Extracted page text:

☆ ☆ ☆ ☆ ☆

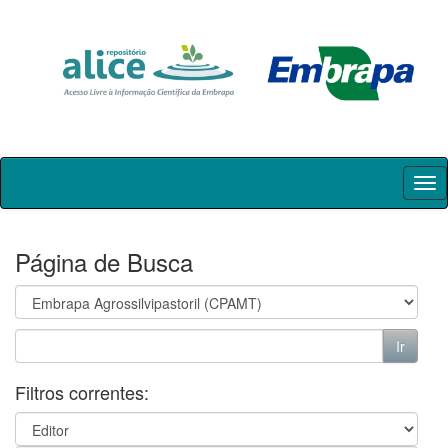
Skip
navigation
Página de Busca
Filtros correntes:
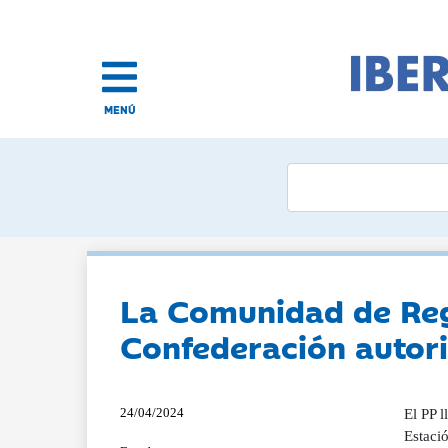
MENÚ
La Comunidad de Rega
Confederación autori
24/04/2024
El PP 
Estaci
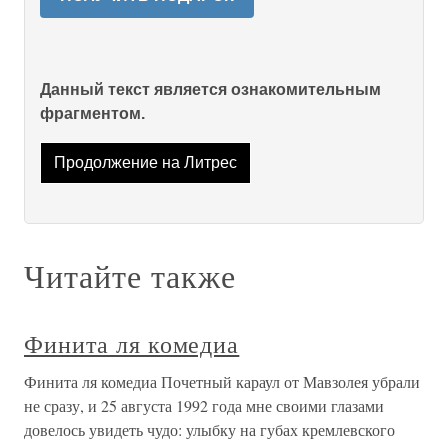
Данный текст является ознакомительным
фрагментом.
Продолжение на Литрес
Читайте также
Финита ля комедиа
Финита ля комедиа Почетный караул от Мавзолея убрали
не сразу, и 25 августа 1992 года мне своими глазами
довелось увидеть чудо: улыбку на губах кремлевского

☆ ☆ ☆ ☆ ☆

Task statement: Rename "Финита ля комедиа" to "Конец комедии" everywhere it appears in the text of every item, and keep all other lines unchanged. Leave the pictures out of your answer.

Exercise output:
Skip
navigation
Página de Busca
Filtros correntes:
MENÚ
La Comunidad de Rega
Confederación autori
24/04/2024
El PP 
Estaci
Данный текст является ознакомительным
фрагментом.
Продолжение на Литрес
Читайте также
Конец комедии
Конец комедии Почетный караул от Мавзолея убрали
не сразу, и 25 августа 1992 года мне своими глазами
довелось увидеть чудо: улыбку на губах кремлевского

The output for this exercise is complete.